Principle:CARLA simulator Carla Sensor Placement Geometry
| Knowledge Sources | |
|---|---|
| Domains | Simulation, Perception, Sensor_Fusion |
| Last Updated | 2026-02-15 00:00 GMT |
Overview
Sensor placement geometry defines the 3D rigid body transformation (position and orientation) that specifies where a sensor is mounted relative to its parent actor's reference frame.
Description
Every sensor in CARLA is spawned at a specific pose defined by a Transform object, which combines a Location (x, y, z translation in meters) and a Rotation (pitch, yaw, roll in degrees). When a sensor is attached to a vehicle, these coordinates are relative to the vehicle's local reference frame, where:
- x-axis points forward (positive = front of vehicle)
- y-axis points right (positive = right side)
- z-axis points up (positive = above vehicle)
The rotation follows the Unreal Engine convention:
- Pitch: rotation around the y-axis (positive = nose up)
- Yaw: rotation around the z-axis (positive = clockwise from above)
- Roll: rotation around the x-axis (positive = right side down)
Correct sensor placement is critical because the transform determines the sensor's field of view coverage, the coordinate system of its output data, and the extrinsic calibration parameters needed for multi-sensor fusion.
Usage
Sensor placement geometry is defined whenever spawning a sensor and attaching it to a vehicle or other actor. Common mounting configurations include:
- Forward-facing camera: Mounted on the roof or windshield area, looking ahead.

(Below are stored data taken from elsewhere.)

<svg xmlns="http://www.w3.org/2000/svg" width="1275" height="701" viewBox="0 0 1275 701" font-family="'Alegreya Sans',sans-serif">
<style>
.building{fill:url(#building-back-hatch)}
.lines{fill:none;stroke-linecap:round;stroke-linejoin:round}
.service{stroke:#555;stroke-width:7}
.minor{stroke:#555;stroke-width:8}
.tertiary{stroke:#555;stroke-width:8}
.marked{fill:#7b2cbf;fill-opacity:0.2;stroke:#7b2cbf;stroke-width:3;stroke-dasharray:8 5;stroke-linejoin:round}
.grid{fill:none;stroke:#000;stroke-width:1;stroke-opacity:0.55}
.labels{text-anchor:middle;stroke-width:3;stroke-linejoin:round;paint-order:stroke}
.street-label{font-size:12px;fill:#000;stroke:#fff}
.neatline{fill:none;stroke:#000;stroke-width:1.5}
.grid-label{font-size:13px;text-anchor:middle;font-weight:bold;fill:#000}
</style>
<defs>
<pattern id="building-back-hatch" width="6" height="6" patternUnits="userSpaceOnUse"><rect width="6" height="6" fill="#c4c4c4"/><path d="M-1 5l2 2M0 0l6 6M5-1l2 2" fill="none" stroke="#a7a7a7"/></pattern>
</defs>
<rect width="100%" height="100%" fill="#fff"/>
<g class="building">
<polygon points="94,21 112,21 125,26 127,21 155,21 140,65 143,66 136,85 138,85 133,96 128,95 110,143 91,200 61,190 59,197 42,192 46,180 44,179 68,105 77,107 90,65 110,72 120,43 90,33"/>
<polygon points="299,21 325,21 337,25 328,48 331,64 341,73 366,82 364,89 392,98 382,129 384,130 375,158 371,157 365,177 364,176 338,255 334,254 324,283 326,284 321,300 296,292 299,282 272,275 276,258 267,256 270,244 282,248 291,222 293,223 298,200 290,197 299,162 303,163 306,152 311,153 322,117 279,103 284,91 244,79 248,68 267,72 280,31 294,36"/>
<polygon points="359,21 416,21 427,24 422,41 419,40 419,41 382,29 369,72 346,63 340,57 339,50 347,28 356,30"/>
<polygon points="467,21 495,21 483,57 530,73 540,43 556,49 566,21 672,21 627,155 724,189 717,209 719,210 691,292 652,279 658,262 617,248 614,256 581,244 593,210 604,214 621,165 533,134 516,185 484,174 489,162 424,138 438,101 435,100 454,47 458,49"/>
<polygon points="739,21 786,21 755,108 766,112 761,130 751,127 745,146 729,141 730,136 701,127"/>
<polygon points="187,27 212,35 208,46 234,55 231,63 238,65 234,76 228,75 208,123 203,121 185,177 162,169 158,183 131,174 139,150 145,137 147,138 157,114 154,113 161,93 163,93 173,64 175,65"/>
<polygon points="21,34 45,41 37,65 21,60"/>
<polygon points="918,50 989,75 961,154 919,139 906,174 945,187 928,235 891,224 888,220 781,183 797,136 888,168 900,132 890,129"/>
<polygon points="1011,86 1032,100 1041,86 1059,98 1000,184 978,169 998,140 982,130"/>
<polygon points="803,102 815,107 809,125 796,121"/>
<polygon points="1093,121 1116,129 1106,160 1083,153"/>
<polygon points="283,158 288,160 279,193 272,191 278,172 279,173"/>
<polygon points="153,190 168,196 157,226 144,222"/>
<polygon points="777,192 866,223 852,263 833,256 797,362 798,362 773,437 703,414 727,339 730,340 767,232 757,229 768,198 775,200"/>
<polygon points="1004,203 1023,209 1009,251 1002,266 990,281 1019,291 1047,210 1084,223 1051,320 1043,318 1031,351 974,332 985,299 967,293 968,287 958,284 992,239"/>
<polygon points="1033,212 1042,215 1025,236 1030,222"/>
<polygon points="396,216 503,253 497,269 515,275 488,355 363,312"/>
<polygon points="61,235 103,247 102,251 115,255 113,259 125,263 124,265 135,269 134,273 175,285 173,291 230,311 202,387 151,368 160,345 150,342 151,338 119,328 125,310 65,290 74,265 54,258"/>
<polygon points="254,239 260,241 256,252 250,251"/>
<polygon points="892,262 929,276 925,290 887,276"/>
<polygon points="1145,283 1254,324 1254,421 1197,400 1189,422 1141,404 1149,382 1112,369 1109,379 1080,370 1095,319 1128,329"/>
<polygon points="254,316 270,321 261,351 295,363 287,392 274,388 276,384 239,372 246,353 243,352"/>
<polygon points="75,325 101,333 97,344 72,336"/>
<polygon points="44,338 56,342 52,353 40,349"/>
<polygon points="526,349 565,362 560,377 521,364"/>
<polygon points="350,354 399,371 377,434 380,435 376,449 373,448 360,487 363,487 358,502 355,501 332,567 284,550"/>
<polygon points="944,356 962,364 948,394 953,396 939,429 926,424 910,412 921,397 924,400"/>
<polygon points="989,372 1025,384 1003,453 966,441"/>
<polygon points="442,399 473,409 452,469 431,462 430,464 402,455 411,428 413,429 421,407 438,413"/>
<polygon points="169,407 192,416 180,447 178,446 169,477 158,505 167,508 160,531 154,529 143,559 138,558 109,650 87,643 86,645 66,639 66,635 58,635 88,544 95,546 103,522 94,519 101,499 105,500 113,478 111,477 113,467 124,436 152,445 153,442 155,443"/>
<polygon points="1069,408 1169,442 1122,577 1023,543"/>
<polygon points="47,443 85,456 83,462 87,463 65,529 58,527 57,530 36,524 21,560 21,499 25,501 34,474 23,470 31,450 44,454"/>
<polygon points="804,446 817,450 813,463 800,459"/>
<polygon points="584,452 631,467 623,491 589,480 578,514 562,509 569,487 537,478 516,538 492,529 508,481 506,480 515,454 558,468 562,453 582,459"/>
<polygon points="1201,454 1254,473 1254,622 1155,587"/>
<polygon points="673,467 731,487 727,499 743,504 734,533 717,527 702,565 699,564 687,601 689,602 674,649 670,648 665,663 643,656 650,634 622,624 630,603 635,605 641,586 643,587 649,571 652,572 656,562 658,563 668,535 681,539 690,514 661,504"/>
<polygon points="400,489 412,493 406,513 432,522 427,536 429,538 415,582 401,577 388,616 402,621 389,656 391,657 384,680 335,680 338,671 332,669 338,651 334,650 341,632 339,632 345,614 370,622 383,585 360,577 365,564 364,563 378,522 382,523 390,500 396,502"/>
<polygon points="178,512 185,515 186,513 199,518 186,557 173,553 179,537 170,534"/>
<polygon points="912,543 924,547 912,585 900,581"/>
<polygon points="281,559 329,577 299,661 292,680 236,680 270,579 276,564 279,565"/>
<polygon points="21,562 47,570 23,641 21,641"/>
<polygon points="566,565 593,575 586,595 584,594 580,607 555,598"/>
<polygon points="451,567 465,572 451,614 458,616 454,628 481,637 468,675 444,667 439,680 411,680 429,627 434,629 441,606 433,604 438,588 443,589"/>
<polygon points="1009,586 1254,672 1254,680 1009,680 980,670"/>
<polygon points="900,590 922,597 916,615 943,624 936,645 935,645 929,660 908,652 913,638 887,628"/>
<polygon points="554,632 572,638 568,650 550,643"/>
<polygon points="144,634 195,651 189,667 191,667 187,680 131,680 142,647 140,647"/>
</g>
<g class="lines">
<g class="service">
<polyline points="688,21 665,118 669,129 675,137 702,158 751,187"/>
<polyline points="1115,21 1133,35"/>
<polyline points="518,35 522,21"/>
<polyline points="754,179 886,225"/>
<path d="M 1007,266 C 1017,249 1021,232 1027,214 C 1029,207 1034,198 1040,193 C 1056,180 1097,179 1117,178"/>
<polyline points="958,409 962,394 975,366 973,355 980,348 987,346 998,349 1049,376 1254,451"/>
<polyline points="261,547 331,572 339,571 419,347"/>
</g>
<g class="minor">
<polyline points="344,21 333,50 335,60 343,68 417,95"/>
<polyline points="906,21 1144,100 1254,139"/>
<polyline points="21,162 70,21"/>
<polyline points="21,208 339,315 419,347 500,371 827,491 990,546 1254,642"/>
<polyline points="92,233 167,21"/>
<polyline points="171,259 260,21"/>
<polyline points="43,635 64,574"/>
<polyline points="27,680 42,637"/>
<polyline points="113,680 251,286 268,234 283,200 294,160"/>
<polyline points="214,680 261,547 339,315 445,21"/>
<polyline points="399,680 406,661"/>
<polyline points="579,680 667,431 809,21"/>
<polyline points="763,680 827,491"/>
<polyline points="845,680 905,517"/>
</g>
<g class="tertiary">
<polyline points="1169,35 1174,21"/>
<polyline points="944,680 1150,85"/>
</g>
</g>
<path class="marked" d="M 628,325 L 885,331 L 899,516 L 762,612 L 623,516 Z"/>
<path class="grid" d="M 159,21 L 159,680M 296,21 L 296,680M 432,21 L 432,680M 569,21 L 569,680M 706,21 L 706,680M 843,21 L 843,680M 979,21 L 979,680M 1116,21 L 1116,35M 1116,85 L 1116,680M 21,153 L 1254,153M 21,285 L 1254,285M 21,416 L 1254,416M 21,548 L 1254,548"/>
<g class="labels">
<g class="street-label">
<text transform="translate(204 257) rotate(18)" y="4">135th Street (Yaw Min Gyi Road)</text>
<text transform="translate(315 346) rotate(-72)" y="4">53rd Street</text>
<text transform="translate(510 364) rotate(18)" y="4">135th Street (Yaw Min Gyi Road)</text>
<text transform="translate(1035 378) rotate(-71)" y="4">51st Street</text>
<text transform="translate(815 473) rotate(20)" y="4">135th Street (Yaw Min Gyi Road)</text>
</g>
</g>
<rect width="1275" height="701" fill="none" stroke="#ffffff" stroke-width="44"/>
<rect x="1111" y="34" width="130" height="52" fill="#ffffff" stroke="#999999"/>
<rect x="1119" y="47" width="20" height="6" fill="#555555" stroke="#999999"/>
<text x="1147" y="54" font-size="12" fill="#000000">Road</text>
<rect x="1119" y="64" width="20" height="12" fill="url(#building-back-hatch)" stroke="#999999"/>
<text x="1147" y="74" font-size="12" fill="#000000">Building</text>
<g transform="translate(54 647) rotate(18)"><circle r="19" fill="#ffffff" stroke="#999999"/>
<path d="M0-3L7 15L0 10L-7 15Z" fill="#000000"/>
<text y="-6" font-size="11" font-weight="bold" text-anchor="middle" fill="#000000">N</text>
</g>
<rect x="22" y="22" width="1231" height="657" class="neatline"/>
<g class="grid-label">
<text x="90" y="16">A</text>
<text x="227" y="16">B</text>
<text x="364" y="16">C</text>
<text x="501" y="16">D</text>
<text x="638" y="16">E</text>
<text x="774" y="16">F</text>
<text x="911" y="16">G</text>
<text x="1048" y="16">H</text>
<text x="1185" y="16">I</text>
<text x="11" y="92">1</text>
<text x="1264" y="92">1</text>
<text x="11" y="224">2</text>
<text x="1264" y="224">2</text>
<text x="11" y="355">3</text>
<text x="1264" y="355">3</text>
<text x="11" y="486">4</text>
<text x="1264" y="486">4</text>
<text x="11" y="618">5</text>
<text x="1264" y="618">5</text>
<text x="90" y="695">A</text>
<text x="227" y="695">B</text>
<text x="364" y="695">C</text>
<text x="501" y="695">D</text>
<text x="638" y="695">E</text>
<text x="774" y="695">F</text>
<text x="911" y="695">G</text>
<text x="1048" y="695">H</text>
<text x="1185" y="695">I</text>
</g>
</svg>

- Surround cameras: Multiple cameras at different yaw angles for 360-degree coverage.
- Roof-mounted LiDAR: Centered on the roof for unobstructed 360-degree scanning.
- Front radar: Low mounting behind the front bumper.

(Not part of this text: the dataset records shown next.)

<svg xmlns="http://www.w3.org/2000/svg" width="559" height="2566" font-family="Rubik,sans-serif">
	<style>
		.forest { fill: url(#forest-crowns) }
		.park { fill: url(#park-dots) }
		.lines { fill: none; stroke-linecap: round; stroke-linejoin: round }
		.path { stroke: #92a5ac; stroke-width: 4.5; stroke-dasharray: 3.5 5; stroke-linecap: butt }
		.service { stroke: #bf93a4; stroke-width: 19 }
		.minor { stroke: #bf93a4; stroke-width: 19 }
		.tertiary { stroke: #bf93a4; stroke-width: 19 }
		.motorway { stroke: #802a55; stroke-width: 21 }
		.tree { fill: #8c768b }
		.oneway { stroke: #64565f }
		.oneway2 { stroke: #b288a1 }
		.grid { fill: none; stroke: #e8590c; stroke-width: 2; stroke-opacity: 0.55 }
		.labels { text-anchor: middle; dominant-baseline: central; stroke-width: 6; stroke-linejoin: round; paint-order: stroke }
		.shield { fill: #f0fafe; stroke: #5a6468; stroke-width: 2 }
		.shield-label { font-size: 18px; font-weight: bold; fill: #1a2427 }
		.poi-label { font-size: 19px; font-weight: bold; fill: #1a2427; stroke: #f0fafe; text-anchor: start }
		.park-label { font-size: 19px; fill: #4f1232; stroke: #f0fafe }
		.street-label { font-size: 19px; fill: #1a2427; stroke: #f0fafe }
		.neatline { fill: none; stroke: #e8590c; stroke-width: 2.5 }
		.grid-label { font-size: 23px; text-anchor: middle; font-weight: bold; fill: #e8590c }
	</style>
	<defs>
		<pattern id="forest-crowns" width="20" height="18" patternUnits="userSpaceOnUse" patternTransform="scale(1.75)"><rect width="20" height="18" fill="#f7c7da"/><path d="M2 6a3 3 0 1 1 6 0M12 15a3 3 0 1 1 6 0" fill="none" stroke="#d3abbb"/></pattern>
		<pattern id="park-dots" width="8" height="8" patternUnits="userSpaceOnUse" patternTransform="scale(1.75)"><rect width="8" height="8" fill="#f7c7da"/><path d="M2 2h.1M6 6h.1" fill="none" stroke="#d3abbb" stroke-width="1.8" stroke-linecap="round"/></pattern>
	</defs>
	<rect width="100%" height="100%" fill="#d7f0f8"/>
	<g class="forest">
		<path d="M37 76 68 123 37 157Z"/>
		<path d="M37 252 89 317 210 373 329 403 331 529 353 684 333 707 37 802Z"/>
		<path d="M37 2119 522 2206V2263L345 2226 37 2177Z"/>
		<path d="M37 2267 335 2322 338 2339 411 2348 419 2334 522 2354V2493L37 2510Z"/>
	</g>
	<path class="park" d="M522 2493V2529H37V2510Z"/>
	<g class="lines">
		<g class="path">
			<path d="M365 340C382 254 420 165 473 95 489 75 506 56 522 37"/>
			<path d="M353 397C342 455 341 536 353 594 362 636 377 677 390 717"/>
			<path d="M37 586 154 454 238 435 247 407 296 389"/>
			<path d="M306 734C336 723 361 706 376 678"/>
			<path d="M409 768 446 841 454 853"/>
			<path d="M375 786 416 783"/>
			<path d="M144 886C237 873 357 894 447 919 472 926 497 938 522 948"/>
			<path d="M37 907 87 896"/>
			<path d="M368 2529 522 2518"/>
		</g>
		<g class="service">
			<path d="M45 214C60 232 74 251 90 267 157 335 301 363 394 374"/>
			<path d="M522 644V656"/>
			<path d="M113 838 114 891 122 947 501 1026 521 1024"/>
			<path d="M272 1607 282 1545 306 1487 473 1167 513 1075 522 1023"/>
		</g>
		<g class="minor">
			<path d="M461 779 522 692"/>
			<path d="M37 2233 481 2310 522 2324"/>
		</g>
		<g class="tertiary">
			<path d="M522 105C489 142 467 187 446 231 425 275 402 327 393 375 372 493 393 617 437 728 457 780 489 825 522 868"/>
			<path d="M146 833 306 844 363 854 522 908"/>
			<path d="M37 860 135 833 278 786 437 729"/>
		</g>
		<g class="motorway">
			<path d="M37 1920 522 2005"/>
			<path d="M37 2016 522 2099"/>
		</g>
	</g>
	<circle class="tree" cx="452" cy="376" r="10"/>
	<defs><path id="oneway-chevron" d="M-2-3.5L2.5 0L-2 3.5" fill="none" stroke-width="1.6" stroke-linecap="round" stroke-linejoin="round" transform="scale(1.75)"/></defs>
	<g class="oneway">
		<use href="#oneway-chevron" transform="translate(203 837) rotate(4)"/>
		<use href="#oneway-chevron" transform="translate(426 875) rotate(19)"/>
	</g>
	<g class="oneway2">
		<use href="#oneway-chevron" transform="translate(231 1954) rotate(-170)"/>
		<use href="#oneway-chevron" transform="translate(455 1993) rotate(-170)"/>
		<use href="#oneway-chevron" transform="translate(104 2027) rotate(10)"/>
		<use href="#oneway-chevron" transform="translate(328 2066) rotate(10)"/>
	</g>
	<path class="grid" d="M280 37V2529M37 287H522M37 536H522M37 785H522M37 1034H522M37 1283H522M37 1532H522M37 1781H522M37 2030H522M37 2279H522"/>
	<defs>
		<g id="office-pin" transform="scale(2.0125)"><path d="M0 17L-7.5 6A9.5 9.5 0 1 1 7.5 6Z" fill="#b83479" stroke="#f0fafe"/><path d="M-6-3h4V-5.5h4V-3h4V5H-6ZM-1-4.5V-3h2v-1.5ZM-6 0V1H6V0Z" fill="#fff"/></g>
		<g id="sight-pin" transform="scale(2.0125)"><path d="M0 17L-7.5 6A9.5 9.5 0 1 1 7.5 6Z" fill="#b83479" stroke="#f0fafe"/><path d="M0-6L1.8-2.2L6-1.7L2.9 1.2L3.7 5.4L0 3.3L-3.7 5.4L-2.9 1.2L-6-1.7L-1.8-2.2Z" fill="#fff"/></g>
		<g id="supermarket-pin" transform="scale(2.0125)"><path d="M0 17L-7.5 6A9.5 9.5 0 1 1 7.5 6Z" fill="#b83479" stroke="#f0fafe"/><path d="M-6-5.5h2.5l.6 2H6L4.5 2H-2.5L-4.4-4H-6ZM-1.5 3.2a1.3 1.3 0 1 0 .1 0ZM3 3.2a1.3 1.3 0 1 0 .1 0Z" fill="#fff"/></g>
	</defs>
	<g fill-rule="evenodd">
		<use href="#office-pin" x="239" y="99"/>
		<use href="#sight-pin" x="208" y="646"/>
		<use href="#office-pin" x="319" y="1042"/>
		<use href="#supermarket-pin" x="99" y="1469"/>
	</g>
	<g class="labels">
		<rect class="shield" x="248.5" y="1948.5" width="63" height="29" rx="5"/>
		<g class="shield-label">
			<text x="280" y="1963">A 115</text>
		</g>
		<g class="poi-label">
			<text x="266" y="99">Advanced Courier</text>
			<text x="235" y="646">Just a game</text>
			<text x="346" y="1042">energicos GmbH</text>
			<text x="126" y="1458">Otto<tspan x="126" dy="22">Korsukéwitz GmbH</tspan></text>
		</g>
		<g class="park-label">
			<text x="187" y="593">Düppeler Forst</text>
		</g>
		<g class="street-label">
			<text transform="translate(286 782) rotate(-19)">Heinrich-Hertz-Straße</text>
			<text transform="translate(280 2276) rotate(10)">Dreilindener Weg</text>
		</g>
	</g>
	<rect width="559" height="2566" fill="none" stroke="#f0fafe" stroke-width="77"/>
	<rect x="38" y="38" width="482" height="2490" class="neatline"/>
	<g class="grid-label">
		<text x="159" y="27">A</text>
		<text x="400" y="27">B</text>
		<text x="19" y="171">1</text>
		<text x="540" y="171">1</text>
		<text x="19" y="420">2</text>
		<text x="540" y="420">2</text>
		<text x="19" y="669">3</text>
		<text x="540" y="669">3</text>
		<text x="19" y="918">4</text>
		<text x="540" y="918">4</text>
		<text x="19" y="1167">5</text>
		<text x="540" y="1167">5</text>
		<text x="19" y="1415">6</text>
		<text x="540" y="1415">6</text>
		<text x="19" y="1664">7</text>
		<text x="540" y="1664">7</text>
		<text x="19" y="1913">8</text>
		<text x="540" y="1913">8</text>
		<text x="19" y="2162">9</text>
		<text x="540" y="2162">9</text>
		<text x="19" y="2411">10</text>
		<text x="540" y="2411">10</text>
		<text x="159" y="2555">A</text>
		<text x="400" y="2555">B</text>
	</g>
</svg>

- GNSS/IMU: Typically at the vehicle's center of gravity.
Theoretical Basis
3D Rigid Body Transformations: A sensor's pose in 3D space is described by a rigid body transformation belonging to the Special Euclidean group SE(3). This transformation is composed of a rotation R in SO(3) and a translation t in R^3. In homogeneous coordinates, the 4x4 transformation matrix is:
T = [ R t ]
[ 0 1 ]
CARLA decomposes R into Euler angles (pitch, yaw, roll) using the Tait-Bryan convention (intrinsic ZYX). The Location provides the translation vector t.
Extrinsic Calibration: In sensor fusion, the transform between any two sensors defines their extrinsic calibration. Given sensor A at transform T_A and sensor B at transform T_B (both relative to the vehicle), the transformation from B's frame to A's frame is T_A_inv * T_B. This is essential for projecting LiDAR points into camera images or fusing radar detections with visual data.
Reference Frame Hierarchy: CARLA uses a hierarchical reference frame system. When a sensor is attached to a vehicle, its world-space transform is the composition of the vehicle's world transform and the sensor's local transform: T_world_sensor = T_world_vehicle * T_vehicle_sensor. This composition is computed automatically by the engine, but understanding it is necessary for interpreting sensor data in world coordinates.
Field of View Coverage: The sensor's orientation directly determines its coverage volume. For a camera with horizontal FOV theta, the visible region forms a frustum. For a LiDAR with vertical FOV from lower_fov to upper_fov and 360-degree horizontal scanning, the coverage is a hollow cone. Placement geometry must be chosen to maximize coverage of the region of interest while minimizing occlusion by the vehicle body.